__What the task requires__
The lines to print run from the top of the material below to the line with "middle mcp: (278, 290)", inclusive; please copy them exactly, without pictures.

__Records for this exercise__
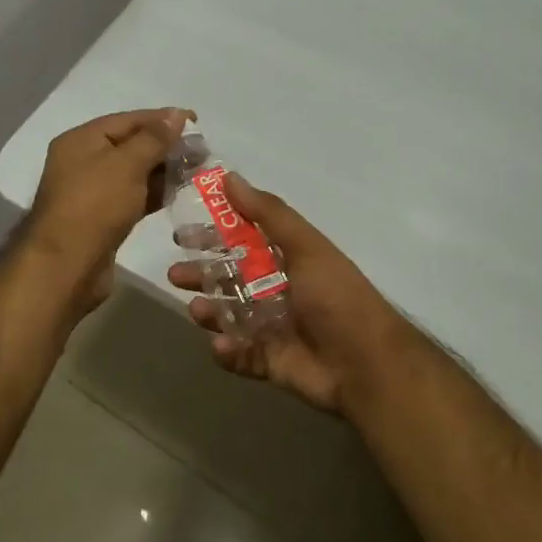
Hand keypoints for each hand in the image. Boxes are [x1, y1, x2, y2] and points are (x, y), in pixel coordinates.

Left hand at [24, 108, 191, 315]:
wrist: (67, 267)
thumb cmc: (95, 206)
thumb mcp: (127, 164)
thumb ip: (154, 138)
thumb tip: (176, 114)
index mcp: (81, 140)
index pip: (127, 120)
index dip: (161, 119)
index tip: (196, 122)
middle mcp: (83, 161)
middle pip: (130, 145)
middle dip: (165, 147)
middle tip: (201, 152)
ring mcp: (91, 192)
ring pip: (133, 173)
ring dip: (163, 171)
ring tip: (196, 172)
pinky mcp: (102, 218)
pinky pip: (132, 196)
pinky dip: (153, 193)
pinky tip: (177, 194)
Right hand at [167, 174, 412, 413]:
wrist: (366, 364)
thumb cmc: (335, 296)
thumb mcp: (305, 246)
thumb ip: (267, 213)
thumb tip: (229, 177)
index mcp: (288, 260)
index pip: (243, 241)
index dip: (214, 236)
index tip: (184, 234)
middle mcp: (278, 290)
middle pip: (230, 279)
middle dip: (202, 275)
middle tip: (175, 274)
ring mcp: (273, 327)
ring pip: (229, 316)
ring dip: (209, 311)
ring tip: (195, 310)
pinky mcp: (270, 361)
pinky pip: (240, 355)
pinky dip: (227, 351)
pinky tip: (221, 346)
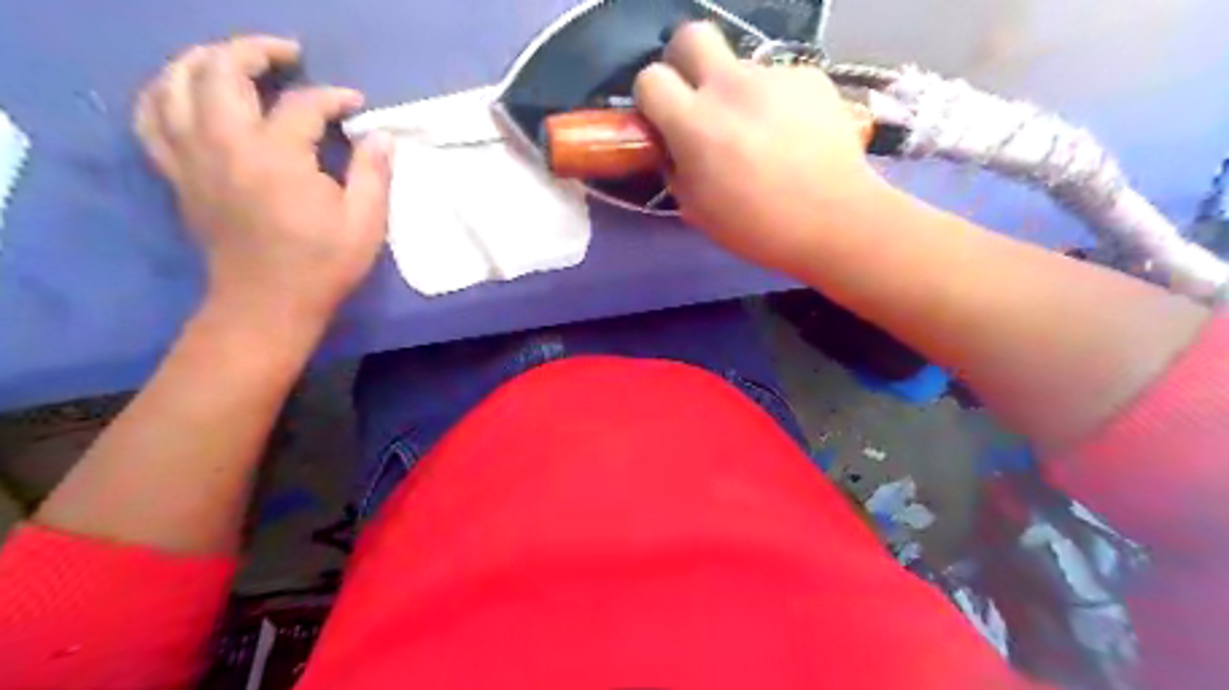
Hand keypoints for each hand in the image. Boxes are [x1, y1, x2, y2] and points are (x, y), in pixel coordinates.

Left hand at [132, 36, 386, 330]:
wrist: (267, 304)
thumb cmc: (322, 266)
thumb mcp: (365, 223)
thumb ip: (374, 173)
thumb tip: (380, 136)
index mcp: (276, 157)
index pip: (302, 104)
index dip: (333, 98)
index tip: (357, 106)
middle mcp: (224, 144)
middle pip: (221, 70)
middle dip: (256, 51)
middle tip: (288, 56)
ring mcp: (192, 156)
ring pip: (175, 82)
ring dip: (205, 60)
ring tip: (236, 63)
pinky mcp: (178, 173)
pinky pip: (152, 117)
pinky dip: (165, 93)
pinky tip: (188, 93)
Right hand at [640, 25, 888, 277]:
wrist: (834, 221)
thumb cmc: (757, 227)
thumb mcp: (698, 210)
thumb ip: (676, 169)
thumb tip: (674, 150)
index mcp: (694, 123)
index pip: (650, 78)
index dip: (650, 97)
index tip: (662, 118)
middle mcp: (729, 86)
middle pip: (691, 35)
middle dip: (685, 60)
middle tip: (697, 96)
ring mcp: (773, 76)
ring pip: (741, 66)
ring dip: (738, 92)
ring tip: (761, 134)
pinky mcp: (810, 77)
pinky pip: (779, 80)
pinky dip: (777, 102)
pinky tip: (794, 135)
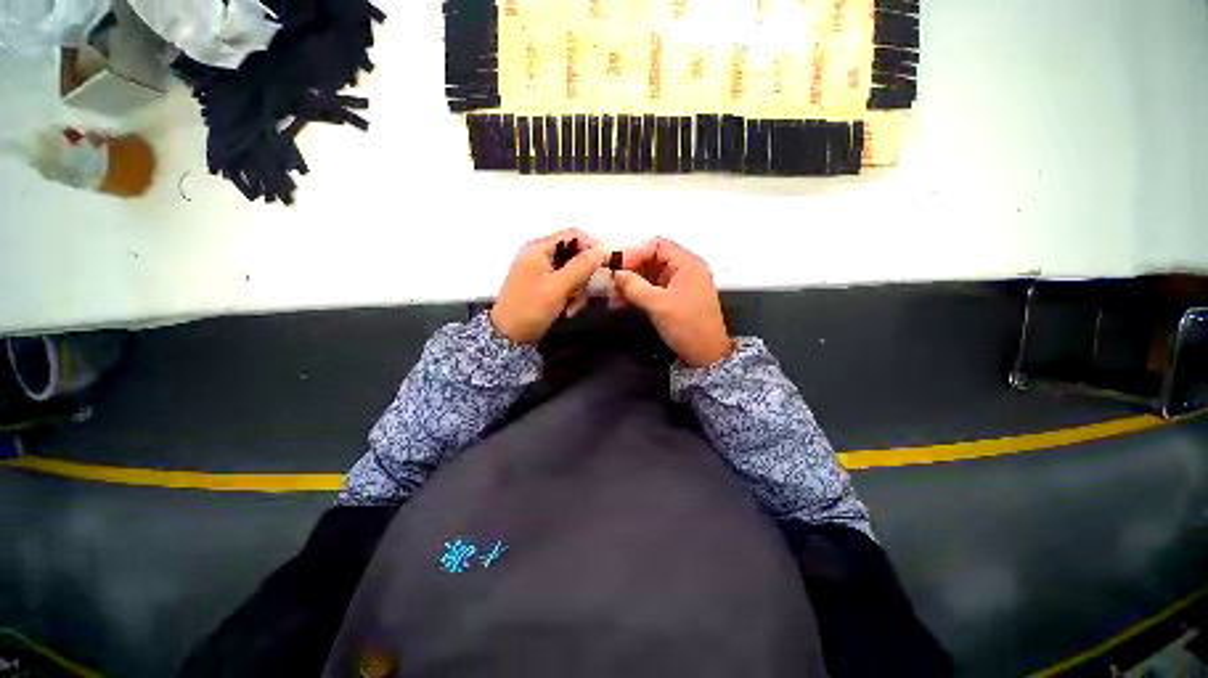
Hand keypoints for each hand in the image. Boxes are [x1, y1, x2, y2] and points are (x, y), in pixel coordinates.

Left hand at [490, 229, 606, 343]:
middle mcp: (540, 255)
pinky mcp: (543, 285)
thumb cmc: (530, 309)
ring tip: (571, 306)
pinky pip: (566, 284)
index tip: (603, 267)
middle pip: (575, 254)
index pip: (573, 235)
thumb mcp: (557, 287)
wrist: (508, 336)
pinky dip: (570, 296)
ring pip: (573, 272)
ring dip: (578, 289)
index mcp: (539, 248)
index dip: (591, 248)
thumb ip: (580, 267)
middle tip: (581, 293)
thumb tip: (602, 249)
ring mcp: (541, 271)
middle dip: (583, 275)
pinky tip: (566, 309)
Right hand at [611, 237, 733, 367]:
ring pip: (649, 275)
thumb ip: (634, 286)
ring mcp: (679, 285)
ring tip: (612, 294)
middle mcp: (684, 270)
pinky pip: (651, 288)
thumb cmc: (688, 327)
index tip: (615, 266)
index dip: (634, 253)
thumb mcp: (659, 305)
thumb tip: (615, 274)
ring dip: (630, 283)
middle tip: (610, 281)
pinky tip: (621, 301)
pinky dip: (637, 293)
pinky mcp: (673, 298)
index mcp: (687, 264)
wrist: (706, 356)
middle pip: (652, 259)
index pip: (657, 245)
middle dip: (630, 270)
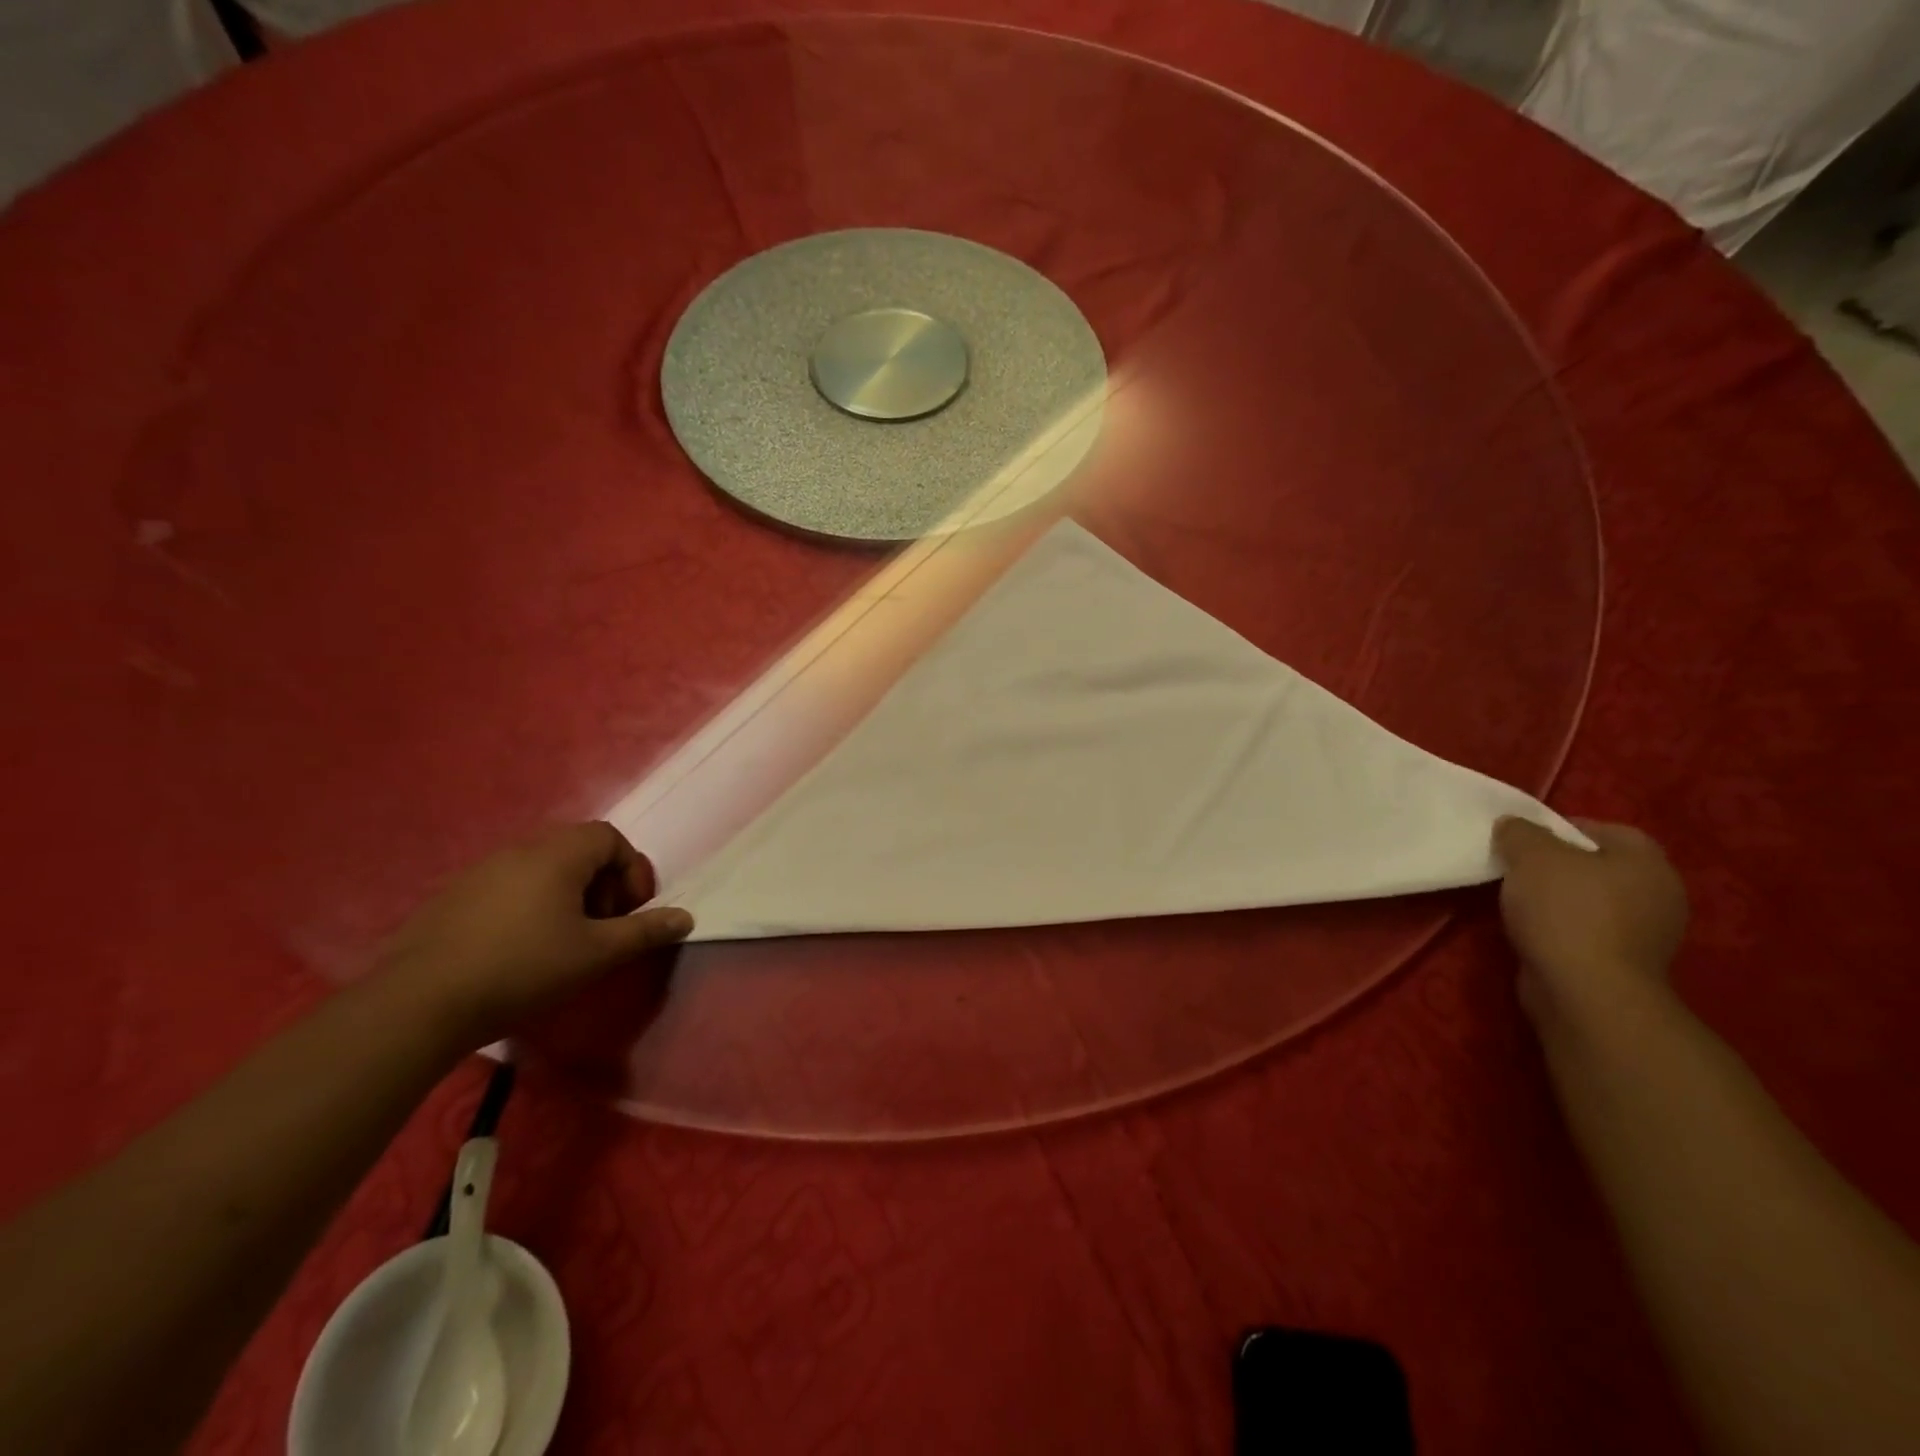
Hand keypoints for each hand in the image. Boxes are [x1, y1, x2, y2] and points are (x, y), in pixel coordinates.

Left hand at [376, 822, 693, 1047]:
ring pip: (542, 868)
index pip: (610, 838)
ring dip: (567, 895)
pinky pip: (508, 886)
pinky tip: (521, 949)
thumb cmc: (524, 968)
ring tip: (565, 940)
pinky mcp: (452, 897)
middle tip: (603, 927)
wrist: (420, 1004)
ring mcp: (480, 871)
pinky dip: (530, 905)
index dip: (631, 871)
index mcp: (558, 854)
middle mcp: (520, 850)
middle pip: (577, 849)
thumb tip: (686, 917)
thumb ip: (644, 931)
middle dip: (602, 884)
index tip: (631, 912)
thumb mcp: (596, 954)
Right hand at [1493, 818, 1688, 1023]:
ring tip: (1517, 900)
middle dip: (1557, 865)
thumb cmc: (1565, 911)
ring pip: (1592, 900)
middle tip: (1515, 867)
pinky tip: (1533, 930)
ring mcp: (1647, 933)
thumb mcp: (1531, 855)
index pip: (1605, 829)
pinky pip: (1588, 930)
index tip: (1521, 839)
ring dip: (1557, 899)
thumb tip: (1513, 825)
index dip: (1560, 828)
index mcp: (1648, 861)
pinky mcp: (1626, 963)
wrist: (1586, 992)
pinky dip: (1561, 927)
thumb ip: (1520, 832)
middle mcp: (1659, 894)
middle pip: (1598, 865)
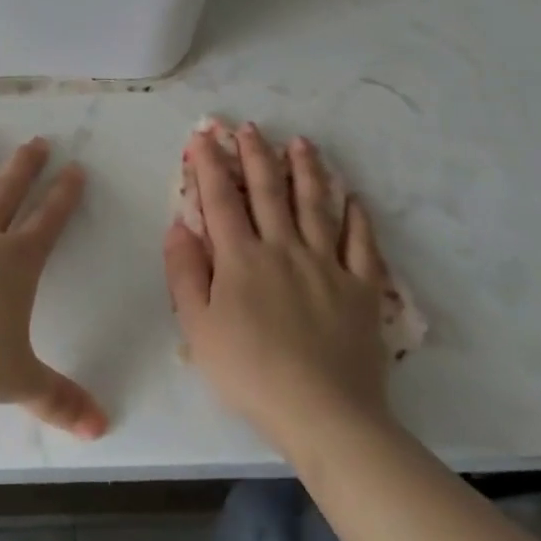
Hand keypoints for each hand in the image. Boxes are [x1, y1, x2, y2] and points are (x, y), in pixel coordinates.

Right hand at [164, 124, 394, 455]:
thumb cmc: (250, 373)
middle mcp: (284, 248)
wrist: (324, 413)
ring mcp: (327, 264)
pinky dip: (357, 217)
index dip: (209, 164)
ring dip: (306, 170)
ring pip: (316, 205)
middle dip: (255, 155)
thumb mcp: (198, 328)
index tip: (203, 135)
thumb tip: (178, 225)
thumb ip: (184, 273)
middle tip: (250, 127)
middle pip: (268, 191)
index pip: (220, 199)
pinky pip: (361, 243)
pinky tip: (354, 198)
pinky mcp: (361, 287)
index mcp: (241, 258)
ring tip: (300, 143)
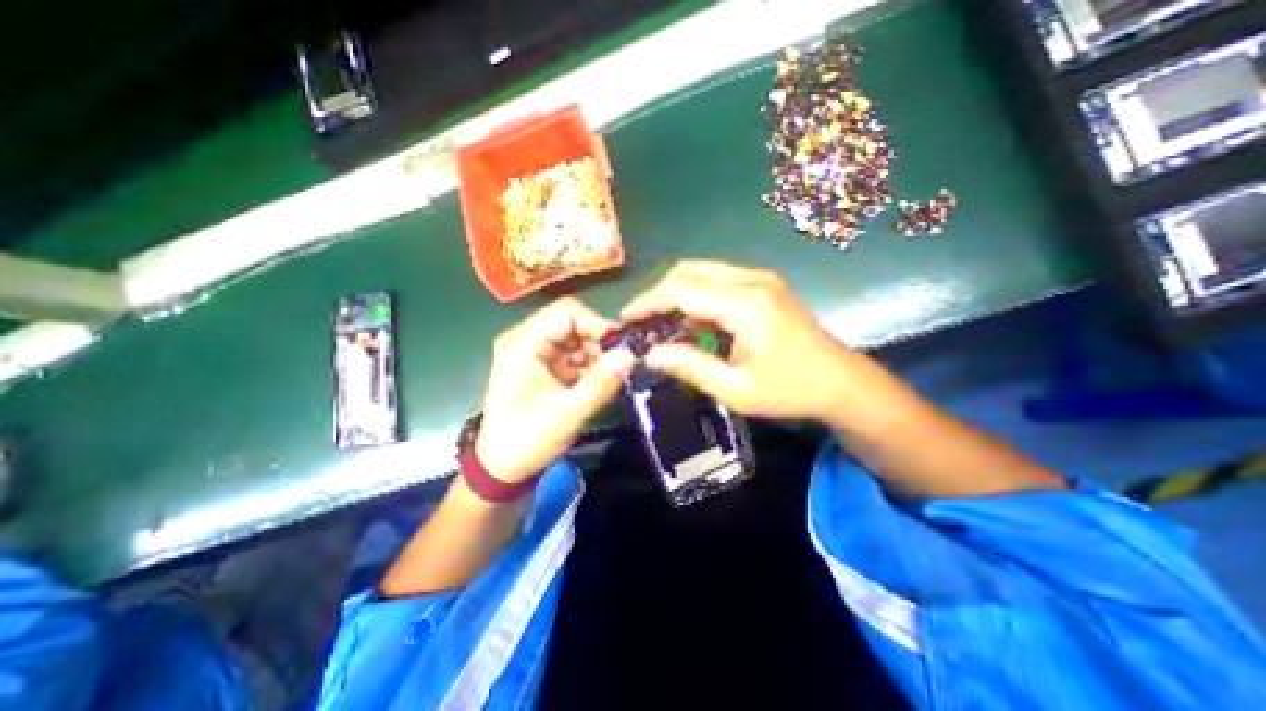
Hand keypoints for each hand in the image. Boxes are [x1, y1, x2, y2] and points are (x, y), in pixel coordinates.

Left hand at [474, 293, 637, 483]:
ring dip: (596, 356)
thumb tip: (630, 355)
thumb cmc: (527, 441)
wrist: (502, 467)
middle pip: (573, 324)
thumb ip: (600, 383)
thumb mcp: (567, 414)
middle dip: (598, 343)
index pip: (566, 313)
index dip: (597, 325)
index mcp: (523, 345)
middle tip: (617, 367)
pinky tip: (596, 384)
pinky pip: (574, 354)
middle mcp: (527, 340)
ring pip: (577, 339)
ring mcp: (536, 352)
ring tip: (607, 380)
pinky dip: (589, 366)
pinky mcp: (544, 365)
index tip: (620, 348)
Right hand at [622, 262, 860, 422]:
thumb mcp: (735, 389)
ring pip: (702, 273)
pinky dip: (696, 296)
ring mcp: (760, 279)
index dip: (649, 303)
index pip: (682, 291)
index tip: (626, 319)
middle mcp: (751, 280)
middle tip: (641, 322)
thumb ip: (690, 367)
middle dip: (659, 294)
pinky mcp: (763, 286)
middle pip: (689, 272)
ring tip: (660, 323)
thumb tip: (649, 355)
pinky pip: (718, 281)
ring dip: (676, 293)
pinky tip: (690, 321)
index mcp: (745, 304)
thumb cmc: (789, 390)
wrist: (840, 383)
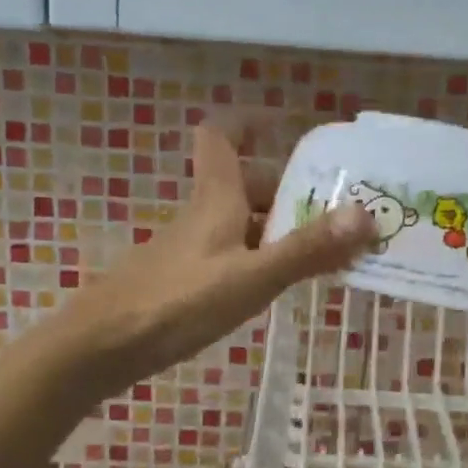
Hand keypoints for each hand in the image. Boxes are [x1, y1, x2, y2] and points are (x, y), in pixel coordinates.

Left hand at [50, 118, 375, 395]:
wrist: (101, 348)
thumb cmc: (179, 302)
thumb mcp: (253, 277)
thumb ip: (307, 249)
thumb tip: (365, 214)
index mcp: (217, 198)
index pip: (222, 134)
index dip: (250, 120)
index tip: (286, 125)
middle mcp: (203, 214)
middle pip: (245, 183)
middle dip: (290, 189)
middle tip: (336, 209)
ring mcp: (190, 248)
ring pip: (241, 221)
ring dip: (280, 228)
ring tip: (325, 250)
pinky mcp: (183, 279)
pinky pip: (231, 253)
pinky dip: (260, 258)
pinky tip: (278, 285)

__Solution for this exercise__
Hand keypoints for each hand in the image. Boxes are [x1, y1, x2, y2] and points are (x, y), in pixel coordinates.

Left hand at [24, 108, 191, 315]:
wrist: (67, 267)
thumb cmc: (95, 206)
thumb mcp: (127, 164)
thumb ip: (154, 138)
thumb tip: (176, 114)
index mcp: (81, 140)
index pip: (127, 120)
index dip: (161, 119)
index tip: (196, 122)
middle mcp: (83, 161)
middle pip: (130, 145)
middle dip: (165, 147)
middle tip: (201, 152)
ring mcp: (91, 192)
ring pip: (133, 173)
ring dip: (163, 171)
ring tip: (196, 172)
pinky mcp: (102, 218)
pinky pip: (132, 196)
pinky dip: (153, 193)
pinky tip: (177, 194)
Right hand at [167, 174, 412, 413]:
wrist: (366, 364)
thumb cmc: (335, 296)
thumb mcp: (305, 246)
thumb ip: (267, 213)
thumb tip: (229, 177)
index mcp: (288, 260)
index pip: (243, 241)
index dip: (214, 236)
index tip: (184, 234)
middle mcp: (278, 290)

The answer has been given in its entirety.